Ma in un discorso tenuto mercoledì presso l’Institute for Policy Research della Northwestern University, il presidente della Federal Reserve di Atlanta, Raphael Bostic, ha chiarito che un cambio di rotta della Fed non è in programma.

“Senza dubbio siete già a conoscenza delle notevoli speculazioni secondo cui la Fed potrebbe iniziare a ridurre i tassi nel 2023 se l’attività economica rallenta e il tasso di inflazione inizia a scendere. Io direi: non così in fretta”, ha detto Bostic.

Il confronto storico di Bostic

Nel suo discorso, Bostic ha invitato i funzionari della banca centrale a continuare ad alzare i tassi di interesse fino a quando l’inflazione non sarà sotto controllo, sostenendo che non garantire la stabilità dei prezzi causerà in ultima analisi una sofferenza maggiore per gli americani rispetto alle attuali politiche della Fed.
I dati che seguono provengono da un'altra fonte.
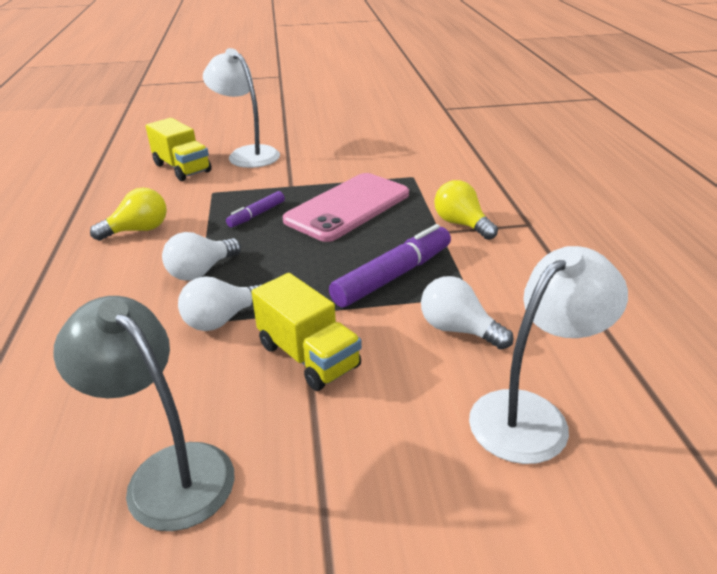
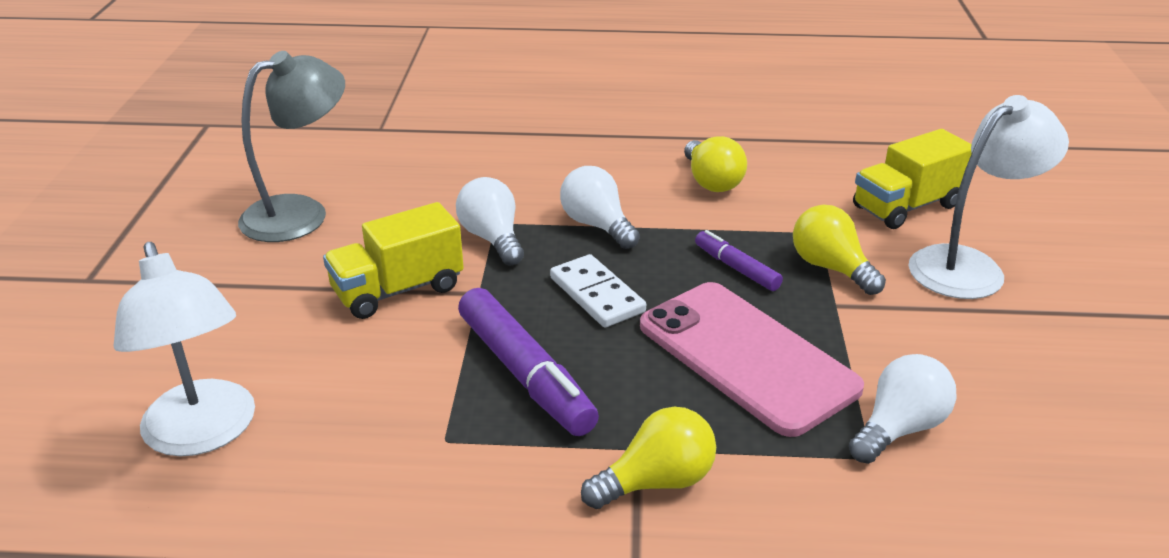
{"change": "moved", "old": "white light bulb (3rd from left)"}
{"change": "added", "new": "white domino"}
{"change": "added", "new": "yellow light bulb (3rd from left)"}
Il presidente della Fed di Atlanta ha anche avvertito che un fallimento della Fed nel contrastare l’inflazione potrebbe intrappolare i suoi leader nelle politiche monetarie “stop-and-go” degli anni ’70 che hanno permesso un decennio di stagflazione.

Due economisti della Fed di Atlanta, Federico Mandelman e Brent Meyer, hanno esaminato le politiche delle banche centrali prima e durante la Grande Inflazione – dalla fine degli anni ’60 ai primi anni ’80 – in un nuovo studio per conto di Bostic.

“Il principale risultato della loro ricerca è che la storia dimostra che dobbiamo essere risoluti se vogliamo sradicare completamente l’inflazione”, ha detto Bostic. Quello che gli economisti chiamano “stop-and-go” della politica monetaria, ovvero un irrigidimento di fronte all’aumento dell’inflazione per poi invertire bruscamente la rotta quando la disoccupazione aumenta, ha probabilmente contribuito ad alimentare l’inflazione durante la fine degli anni ’60 e ’70.

Il presidente della Fed di Atlanta ha poi descritto gli errori commessi dai funzionari della Federal Reserve durante la “Grande Inflazione”, sostenendo che “hanno reagito troppo rapidamente ai cambiamenti dell’economia reale”, come l’aumento della disoccupazione, senza spingere l’inflazione al di sotto della norma dell’1%-3% post-guerra di Corea.

“Quindi, invece di scomparire dalla psiche americana, l’inflazione rimase un pericolo sempre presente. Ciò significava che i dirigenti d’azienda e i lavoratori prevedevano tassi d’inflazione più elevati in futuro quando fissavano i prezzi e contrattavano i salari”.

La Fed riuscì a porre fine alla Grande Inflazione solo dopo che l’allora presidente Paul Volcker scatenò due “dolorose” recessioni all’inizio degli anni Ottanta.

Per Bostic, questa storia significa che anche se la disoccupazione dovesse aumentare, la Fed deve “resistere alla tentazione” di invertire prematuramente le sue politiche di lotta all’inflazione.

I funzionari della Fed raddoppiano

Facendo eco ai commenti di Bostic, il presidente della Fed di Minneapolis Neel Kashkari ha dichiarato giovedì che la Fed è ancora “piuttosto lontana” dal porre fine ai suoi aumenti dei tassi di interesse.

“Abbiamo ancora molto lavoro da fare”, ha dichiarato in occasione di una conferenza organizzata dalla Bremer Financial Corporation. “Finché non vedrò qualche prova che l’inflazione ha raggiunto un picco e si spera che torni a scendere, non sono pronto a dichiarare una pausa“.

Anche la presidente della Fed di Cleveland, Loretta Mester, ha ripetutamente sostenuto che la Fed dovrebbe continuare ad aumentare i tassi di interesse. Proprio la settimana scorsa, la Mester ha dichiarato alla Cnbc che il mercato del lavoro è ancora caldo e che non ha visto abbastanza segnali di rallentamento dell’inflazione per cambiare le sue opinioni.

Con diversi funzionari della Fed che affermano che i rialzi dei tassi continueranno fino a quando l’inflazione non diminuirà drasticamente, è probabile che gli americani e il mercato azionario continueranno a soffrire per un po’ di tempo.

“Come ha notato il presidente [Jerome Powell], potrebbe esserci una sofferenza a breve termine”, ha ammesso Bostic nel suo discorso di mercoledì. “Questo potrebbe essere lo sfortunato costo della riduzione dell’inflazione. Tuttavia, non riuscire a ripristinare la stabilità dei prezzi, ora porterebbe solo a sofferenze peggiori in seguito, come dimostra il lavoro del nostro staff sulla Grande Inflazione”.